A small property company from London bought it, with us as a sitting tenant, and then we bought it from them. It was the time of the property crash, so nobody wanted it and we got it at a good price.
Ocean Hair on Union Street in Harrogate
And there they have stayed, off the beaten track but thriving nonetheless due largely to word-of-mouth.
The knack to being a successful hairdresser, says James, is “a mix of things”:
You need enthusiasm and an interest in fashion and design, as well as a love of people.
I’ve known some really talented hairdressers – creative but silent – and they do a brilliant job but just don’t get the customers.

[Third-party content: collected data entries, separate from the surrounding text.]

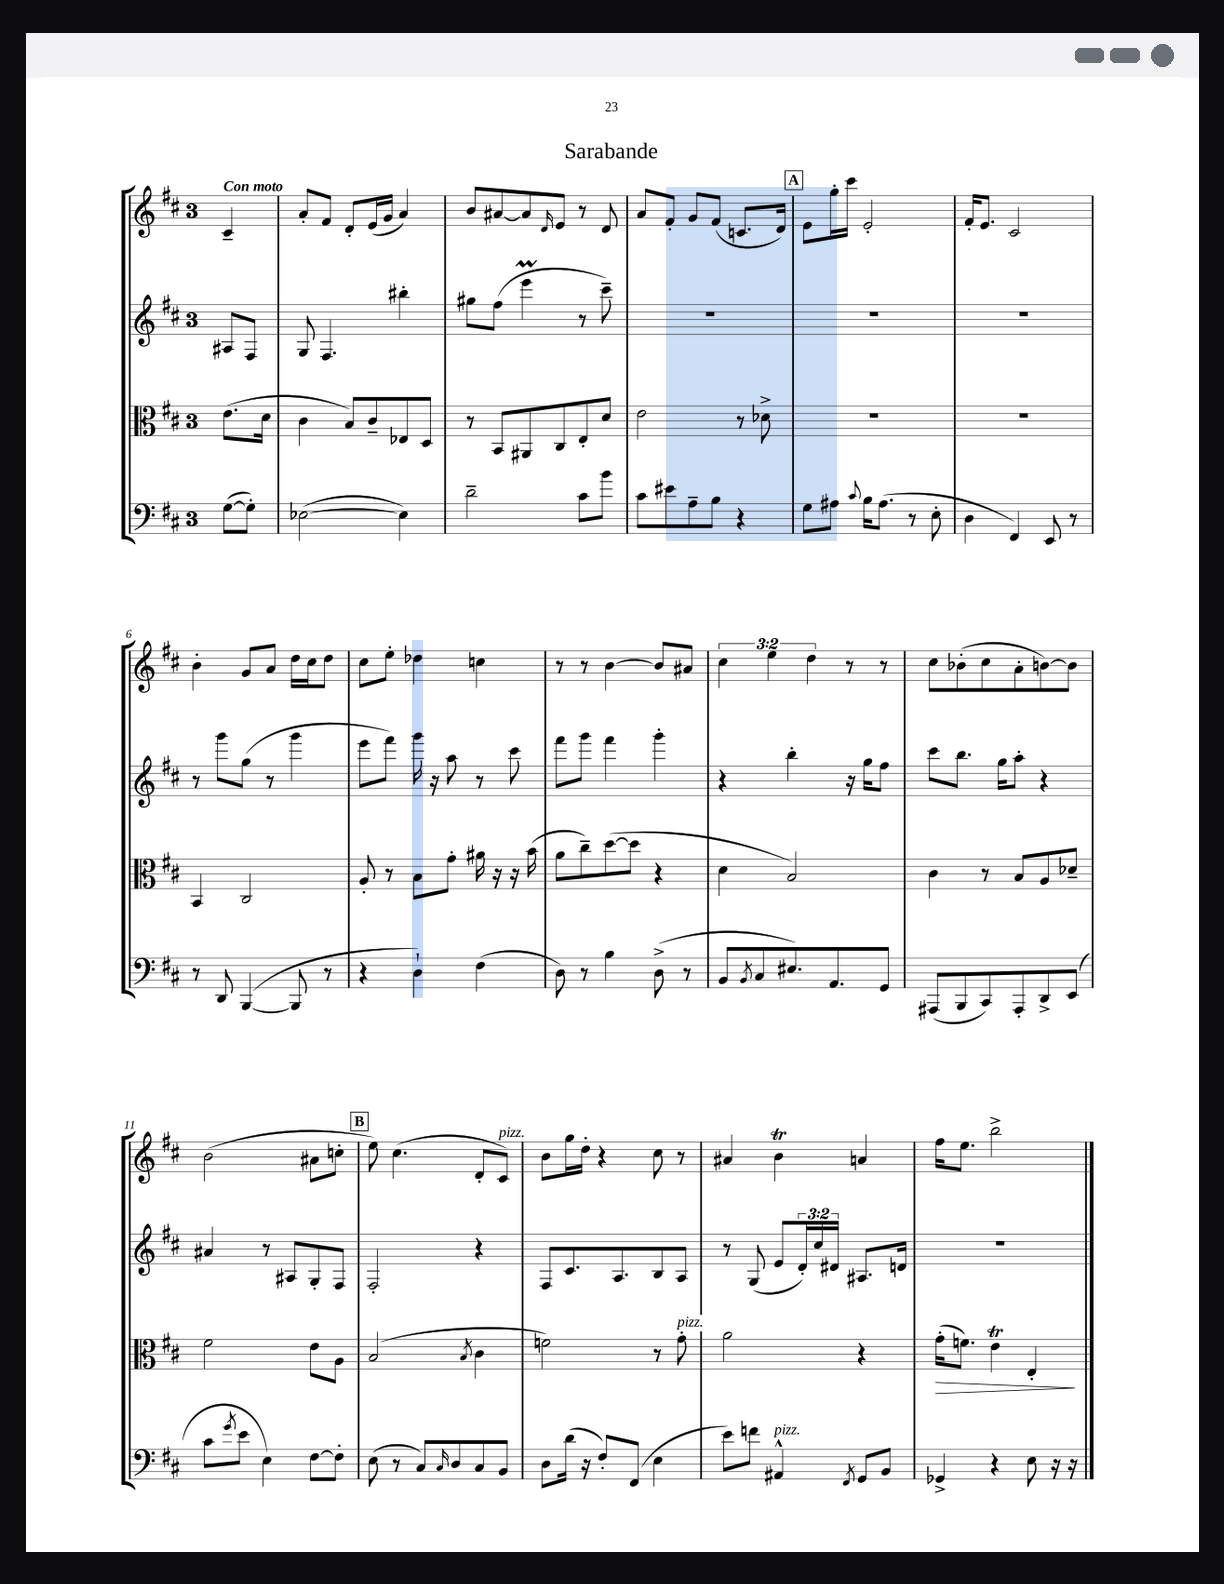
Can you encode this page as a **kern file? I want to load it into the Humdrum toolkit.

**kern	**kern	**kern	**kern
*staff4	*staff3	*staff2	*staff1
*clefF4	*clefC3	*clefG2	*clefG2
*k[f#c#]	*k[f#c#]	*k[f#c#]	*k[f#c#]
*M3/4	*M3/4	*M3/4	*M3/4
([8G	(8.e	8A#	4c#~
8G'])	.	8F#	.
.	16d	.	.
=	=	=	=
([2E-	4c#	8G	8a'
.	.	4.F#	8f#
.	8B)	.	8d'
.	8c#~	.	(16e
.	.	.	16g
4E-])	8E-	4bb#'	4a)
.	8D	.	.
=	=	=	=
2d~	8r	8gg#	8b
.	8BB	(8ff#	[8a#
.	8AA#	4eee	8a#]
.	.	.	16qqd
.	8C#	.	8e
8c#	8E'	8r	8r
8b	8d	8ccc#~)	8d
=	=	=	=
8c#	2e	2.r	8a
8e#	.	.	8f#'
8A~	.	.	8g
8B	.	.	(8f#
4r	8r	.	8.c
.	8d-^	.	.
.	.	.	16d)
=	=	=	=
8G	2.r	2.r	8e
8A#	.	.	16gg'
.	.	.	16ccc#
8qqc#	.	.	.
16B	.	.	2e'
(8.A#	.	.	.
8r	.	.	.
8E'	.	.	.
=	=	=	=
4D	2.r	2.r	16f#'
.	.	.	8.e
4FF#)	.	.	2c#
8EE	.	.	.
8r	.	.	.
=	=	=	=
8r	4BB	8r	4b'
8DD	.	8ggg	.
([4BBB	2C#	(8gg	8g
.	.	8r	8a
8BBB]	.	4ggg	16dd
.	.	.	16cc#
8r	.	.	8dd
=	=	=	=
4r	8A'	8eee	8cc#
.	8r	8fff#)	8ee'
4D`)	8B	16ggg	4dd-
.	.	16r	.
.	8g'	8aa	.
(4F#	16a#	8r	4cc
.	16r	.	.
.	16r	8ccc#	.
.	(16b	.	.
=	=	=	=
8D)	8a	8fff#	8r
8r	8cc#~)	8ggg	8r
4B	([8dd	4fff#	[4b
.	8dd]	.	.
(8D^	4r	4ggg'	8b]
8r	.	.	8a#
=	=	=	=
8BB	4d	4r	6cc#
8qBB	.	.	.
8C#	.	.	.
.	.	.	6ee
8.E#)	2B)	4bb'	.
.	.	.	6dd
8.AA	.	.	.
.	.	16r	8r
.	.	16gg	.
8GG	.	8ff#	8r
=	=	=	=
(8AAA#	4c#	8ccc#	8cc#
8BBB	.	8.bb	(8b-'
8CC#)	8r	.	8cc#
.	.	16gg	.
8AAA#'	8B	8aa'	8a'
8DD^	8A	4r	[8b)
(8EE	8d-~	.	8b]
=	=	=	=
8c#	2f#	4a#	(2b
8qg	.	.	.
8e	.	.	.
4E)	.	8r	.
.	.	8A#	.
[8F#	8e	8G'	8a#
8F#']	8A	8F#	8cc'
=	=	=	=
(8E	(2B	2F#'	8ee)
8r	.	.	(4.cc#
8C#)	.	.	.
16qqC#	.	.	.
8D	.	.	.
.	8qB	.	.
8C#	4c#	4r	8d'
8BB	.	.	8c#)
=	=	=	=
8D	2f)	8F#	8b
(16d	.	8.c#	16gg
16r	.	.	16dd'
8F#')	.	.	4r
.	.	8.A	.
(8FF#	.	.	.
4E	8r	8B	8cc#
.	8g'	8A	8r
=	=	=	=
8e)	2a	8r	4a#
8f	.	(8G	.
4AA#^^	.	8e	4b
.	.	24d')	.
.	.	24cc#	.
.	.	24d#	.
8qFF#	.	.	.
8GG	4r	8.A#	4a
8BB	.	.	.
.	.	16d	.
=	=	=	=
4GG-^	(16g'	2.r	16ff#
.	8.f)	.	8.ee
4r	4e	.	2bb^
8E	4E'	.	.
16r	.	.	.
16r	.	.	.
==	==	==	==
*-	*-	*-	*-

On the other hand, I knew one hairdresser who really wasn’t that good, but she had such a personality that people kept on coming back. So it’s a balance of personality and creativity.
Keeping fresh is also essential in an industry where the whims of fashion can make a mockery of customer loyalty. He said:
You yourself can come in and out of fashion. You can be the enfant terrible when you start out, but then other salons open, and people move on.
Sometimes you’ll do something really good for a client and they’ll come back and ask you to do it again – and you can do it just the same, but it won’t have that same impact on them, so they’ll go off looking for something new. You’ve constantly got to be renewing.
James and Heidi with long-serving employees Kim and Sarah
Ocean Hair now employs four people, including James and Heidi, who both work three days a week. Colleagues Sarah, who has been with the firm for 37 years, and Kim (nearly 20 years) work four days a week. The couple may have slowed the pace, but James has no plans to stop just yet.
He said:
We’ve just got to the stage where we’re happy with what we’re doing. I’m not looking to advertise Ocean – I just want to say thank you to all the people who have supported us over the years.
People might think we’re lucky, but as they say, the harder you work, the luckier you become – and that’s what we’ve done. We’ve worked hard, constantly, so the gods have been with us.